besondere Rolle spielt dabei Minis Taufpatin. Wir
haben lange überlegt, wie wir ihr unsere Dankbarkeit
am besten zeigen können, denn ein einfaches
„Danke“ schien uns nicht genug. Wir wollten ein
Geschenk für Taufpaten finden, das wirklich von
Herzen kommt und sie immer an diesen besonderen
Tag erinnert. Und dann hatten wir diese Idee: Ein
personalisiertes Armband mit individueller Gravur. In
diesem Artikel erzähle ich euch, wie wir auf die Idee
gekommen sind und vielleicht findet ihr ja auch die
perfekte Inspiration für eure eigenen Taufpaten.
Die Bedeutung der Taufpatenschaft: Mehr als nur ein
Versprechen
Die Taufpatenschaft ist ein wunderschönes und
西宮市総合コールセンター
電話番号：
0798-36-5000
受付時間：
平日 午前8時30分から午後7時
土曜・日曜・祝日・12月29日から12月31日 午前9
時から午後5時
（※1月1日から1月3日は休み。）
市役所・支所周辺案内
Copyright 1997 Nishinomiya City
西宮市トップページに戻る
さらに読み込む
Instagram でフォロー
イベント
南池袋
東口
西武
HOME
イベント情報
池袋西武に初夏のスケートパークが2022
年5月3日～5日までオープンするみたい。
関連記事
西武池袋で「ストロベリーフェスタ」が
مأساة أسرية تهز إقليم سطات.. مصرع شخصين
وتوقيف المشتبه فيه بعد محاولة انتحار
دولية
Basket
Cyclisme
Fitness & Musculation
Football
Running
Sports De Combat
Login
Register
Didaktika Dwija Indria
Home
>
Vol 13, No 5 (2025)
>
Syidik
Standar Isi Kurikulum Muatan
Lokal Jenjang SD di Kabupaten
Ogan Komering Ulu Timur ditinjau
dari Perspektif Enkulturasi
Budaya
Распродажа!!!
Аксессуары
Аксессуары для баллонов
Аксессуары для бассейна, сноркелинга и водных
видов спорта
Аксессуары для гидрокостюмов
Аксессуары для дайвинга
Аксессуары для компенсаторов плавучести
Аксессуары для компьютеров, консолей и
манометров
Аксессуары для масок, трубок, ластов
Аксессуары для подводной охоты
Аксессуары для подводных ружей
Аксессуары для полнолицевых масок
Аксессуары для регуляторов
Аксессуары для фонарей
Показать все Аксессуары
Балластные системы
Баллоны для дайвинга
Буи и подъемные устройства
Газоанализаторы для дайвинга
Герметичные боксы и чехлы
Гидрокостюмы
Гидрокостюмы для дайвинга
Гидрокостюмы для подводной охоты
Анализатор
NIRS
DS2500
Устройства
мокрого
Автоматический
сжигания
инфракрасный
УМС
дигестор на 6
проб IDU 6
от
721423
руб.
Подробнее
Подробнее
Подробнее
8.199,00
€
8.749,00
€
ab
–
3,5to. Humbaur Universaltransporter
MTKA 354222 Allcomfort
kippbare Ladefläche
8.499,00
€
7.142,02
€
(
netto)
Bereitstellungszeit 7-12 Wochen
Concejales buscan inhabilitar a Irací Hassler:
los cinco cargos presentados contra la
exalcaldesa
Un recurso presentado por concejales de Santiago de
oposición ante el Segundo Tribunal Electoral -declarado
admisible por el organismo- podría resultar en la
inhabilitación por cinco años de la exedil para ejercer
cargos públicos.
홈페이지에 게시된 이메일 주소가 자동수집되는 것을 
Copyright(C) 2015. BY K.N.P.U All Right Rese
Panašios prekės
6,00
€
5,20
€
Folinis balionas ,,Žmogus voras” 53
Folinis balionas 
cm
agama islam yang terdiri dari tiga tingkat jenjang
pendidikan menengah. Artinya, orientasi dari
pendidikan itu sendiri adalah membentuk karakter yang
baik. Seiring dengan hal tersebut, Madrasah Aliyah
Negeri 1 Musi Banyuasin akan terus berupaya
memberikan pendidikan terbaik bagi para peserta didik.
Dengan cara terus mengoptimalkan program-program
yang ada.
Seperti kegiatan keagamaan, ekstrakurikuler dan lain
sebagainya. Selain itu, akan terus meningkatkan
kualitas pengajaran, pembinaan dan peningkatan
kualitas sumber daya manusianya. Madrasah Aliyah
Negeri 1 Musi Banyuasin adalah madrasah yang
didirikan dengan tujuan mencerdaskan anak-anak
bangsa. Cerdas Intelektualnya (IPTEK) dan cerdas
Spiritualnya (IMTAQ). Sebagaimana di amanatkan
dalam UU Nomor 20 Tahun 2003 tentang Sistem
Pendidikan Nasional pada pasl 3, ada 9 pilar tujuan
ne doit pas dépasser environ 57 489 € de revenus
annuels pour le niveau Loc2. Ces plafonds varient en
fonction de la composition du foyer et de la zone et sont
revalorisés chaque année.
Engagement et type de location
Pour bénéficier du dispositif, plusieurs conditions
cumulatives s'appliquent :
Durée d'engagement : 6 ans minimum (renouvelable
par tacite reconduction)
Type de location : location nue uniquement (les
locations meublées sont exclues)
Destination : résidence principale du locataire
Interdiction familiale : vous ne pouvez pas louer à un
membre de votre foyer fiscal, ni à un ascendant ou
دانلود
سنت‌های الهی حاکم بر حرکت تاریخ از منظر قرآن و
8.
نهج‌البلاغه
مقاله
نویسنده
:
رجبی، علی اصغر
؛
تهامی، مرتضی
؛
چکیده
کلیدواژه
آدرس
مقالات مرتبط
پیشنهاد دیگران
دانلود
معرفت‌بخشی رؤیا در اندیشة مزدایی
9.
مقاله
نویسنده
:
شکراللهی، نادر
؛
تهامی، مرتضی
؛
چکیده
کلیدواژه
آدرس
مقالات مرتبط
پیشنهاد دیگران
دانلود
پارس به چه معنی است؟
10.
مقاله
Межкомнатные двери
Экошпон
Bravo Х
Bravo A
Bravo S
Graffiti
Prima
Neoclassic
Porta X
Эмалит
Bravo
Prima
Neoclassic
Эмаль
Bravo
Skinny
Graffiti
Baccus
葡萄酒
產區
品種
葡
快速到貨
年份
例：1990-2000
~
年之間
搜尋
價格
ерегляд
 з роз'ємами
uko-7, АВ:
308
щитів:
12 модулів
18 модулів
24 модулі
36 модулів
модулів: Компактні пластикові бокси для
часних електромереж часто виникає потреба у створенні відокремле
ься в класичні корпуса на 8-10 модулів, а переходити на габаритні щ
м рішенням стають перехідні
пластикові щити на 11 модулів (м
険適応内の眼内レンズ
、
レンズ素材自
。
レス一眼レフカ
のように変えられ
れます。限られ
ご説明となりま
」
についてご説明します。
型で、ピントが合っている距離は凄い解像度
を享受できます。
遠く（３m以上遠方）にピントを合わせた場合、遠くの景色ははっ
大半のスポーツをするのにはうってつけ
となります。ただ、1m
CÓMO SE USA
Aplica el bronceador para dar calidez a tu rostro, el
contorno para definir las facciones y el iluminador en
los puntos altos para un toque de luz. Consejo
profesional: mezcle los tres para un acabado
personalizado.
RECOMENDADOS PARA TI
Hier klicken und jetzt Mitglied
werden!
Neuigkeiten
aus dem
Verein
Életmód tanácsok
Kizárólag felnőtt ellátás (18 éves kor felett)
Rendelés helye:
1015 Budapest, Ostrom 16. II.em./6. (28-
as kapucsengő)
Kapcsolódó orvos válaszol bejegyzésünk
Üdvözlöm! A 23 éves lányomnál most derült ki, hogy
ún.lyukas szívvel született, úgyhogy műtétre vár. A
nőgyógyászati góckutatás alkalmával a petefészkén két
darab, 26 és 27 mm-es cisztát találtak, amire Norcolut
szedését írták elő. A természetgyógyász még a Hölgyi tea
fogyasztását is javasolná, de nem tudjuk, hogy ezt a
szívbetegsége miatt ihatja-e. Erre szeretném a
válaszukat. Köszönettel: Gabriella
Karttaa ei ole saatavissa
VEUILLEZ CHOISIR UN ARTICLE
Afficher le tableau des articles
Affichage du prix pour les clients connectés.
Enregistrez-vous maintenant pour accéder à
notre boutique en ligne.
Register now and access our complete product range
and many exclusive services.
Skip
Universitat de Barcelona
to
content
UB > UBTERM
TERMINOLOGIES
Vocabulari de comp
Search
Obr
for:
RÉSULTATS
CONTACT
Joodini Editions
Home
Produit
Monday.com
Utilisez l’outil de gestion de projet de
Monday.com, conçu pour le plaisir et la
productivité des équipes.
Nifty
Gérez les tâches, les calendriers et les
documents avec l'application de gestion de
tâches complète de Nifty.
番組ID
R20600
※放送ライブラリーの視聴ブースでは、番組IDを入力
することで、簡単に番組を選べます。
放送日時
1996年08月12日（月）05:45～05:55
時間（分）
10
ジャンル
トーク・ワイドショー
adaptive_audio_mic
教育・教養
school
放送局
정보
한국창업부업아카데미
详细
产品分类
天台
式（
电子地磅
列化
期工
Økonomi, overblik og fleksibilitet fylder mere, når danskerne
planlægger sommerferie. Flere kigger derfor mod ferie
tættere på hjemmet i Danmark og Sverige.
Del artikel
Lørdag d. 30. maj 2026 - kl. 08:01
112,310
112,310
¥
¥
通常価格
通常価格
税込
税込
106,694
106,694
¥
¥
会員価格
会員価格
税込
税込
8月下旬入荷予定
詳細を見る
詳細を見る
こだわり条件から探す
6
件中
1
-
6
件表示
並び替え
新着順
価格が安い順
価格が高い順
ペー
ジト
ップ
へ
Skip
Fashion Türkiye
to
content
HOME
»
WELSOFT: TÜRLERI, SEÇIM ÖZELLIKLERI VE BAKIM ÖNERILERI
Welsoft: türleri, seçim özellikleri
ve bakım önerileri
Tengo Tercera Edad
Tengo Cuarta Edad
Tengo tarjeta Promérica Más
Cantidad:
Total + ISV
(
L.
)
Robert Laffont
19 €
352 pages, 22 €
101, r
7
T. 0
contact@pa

> **Work instructions**: In the listing above, find the line holding "となります。ただ、1m" and the line holding "RECOMENDADOS PARA TI", then output those two lines and every line between them exactly.

> **Reply to the task**:
となります。ただ、1m
CÓMO SE USA
Aplica el bronceador para dar calidez a tu rostro, el
contorno para definir las facciones y el iluminador en
los puntos altos para un toque de luz. Consejo
profesional: mezcle los tres para un acabado
personalizado.
RECOMENDADOS PARA TI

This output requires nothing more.